Records supplied:
════════════════════

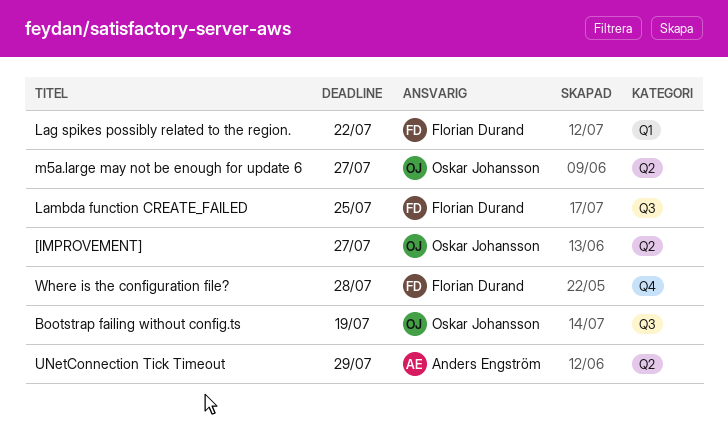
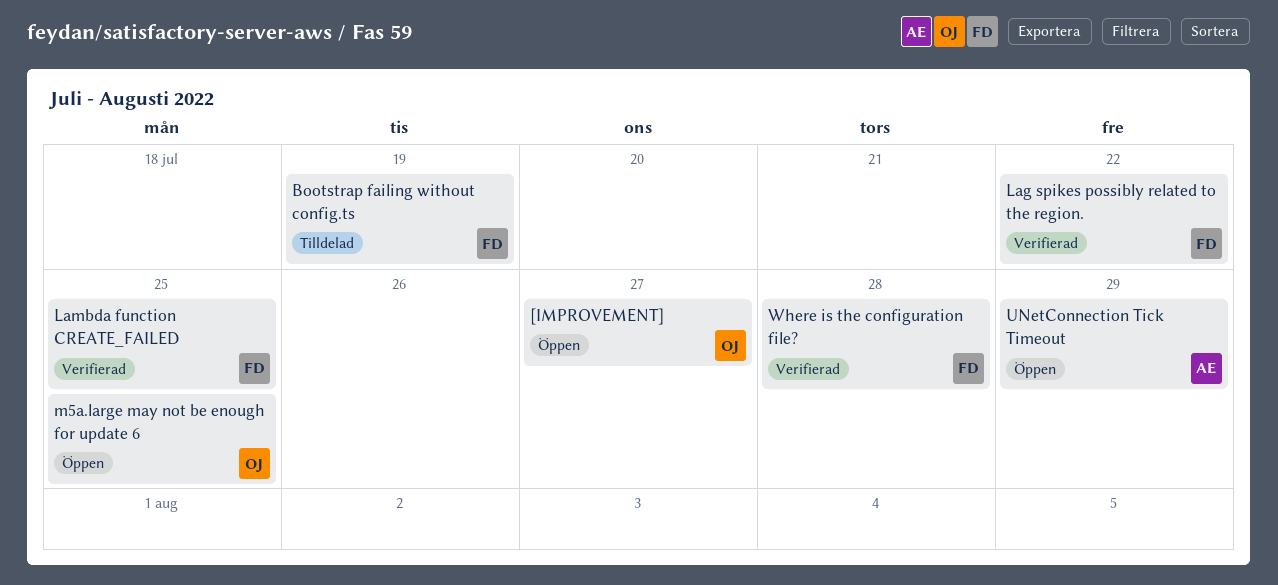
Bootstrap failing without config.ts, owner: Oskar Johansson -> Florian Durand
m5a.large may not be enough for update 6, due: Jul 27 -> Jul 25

════════════════════

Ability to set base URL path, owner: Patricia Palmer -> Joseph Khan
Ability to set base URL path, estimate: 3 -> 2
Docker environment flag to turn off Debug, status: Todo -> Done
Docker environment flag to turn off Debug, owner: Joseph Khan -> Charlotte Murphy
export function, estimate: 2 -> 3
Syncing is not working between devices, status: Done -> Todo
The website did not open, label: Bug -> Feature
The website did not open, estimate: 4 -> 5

════════════════════

Exercise:
Transcribe, exactly and without additions, the lines of the records above, beginning with the line that contains "Docker environment flag to turn off Debug, status: Todo" and ending with the line that contains "The website did not open, estimate: 4 -> 5", both included.

Solution to the exercise:
Docker environment flag to turn off Debug, status: Todo -> Done
Docker environment flag to turn off Debug, owner: Joseph Khan -> Charlotte Murphy
export function, estimate: 2 -> 3
Syncing is not working between devices, status: Done -> Todo
The website did not open, label: Bug -> Feature
The website did not open, estimate: 4 -> 5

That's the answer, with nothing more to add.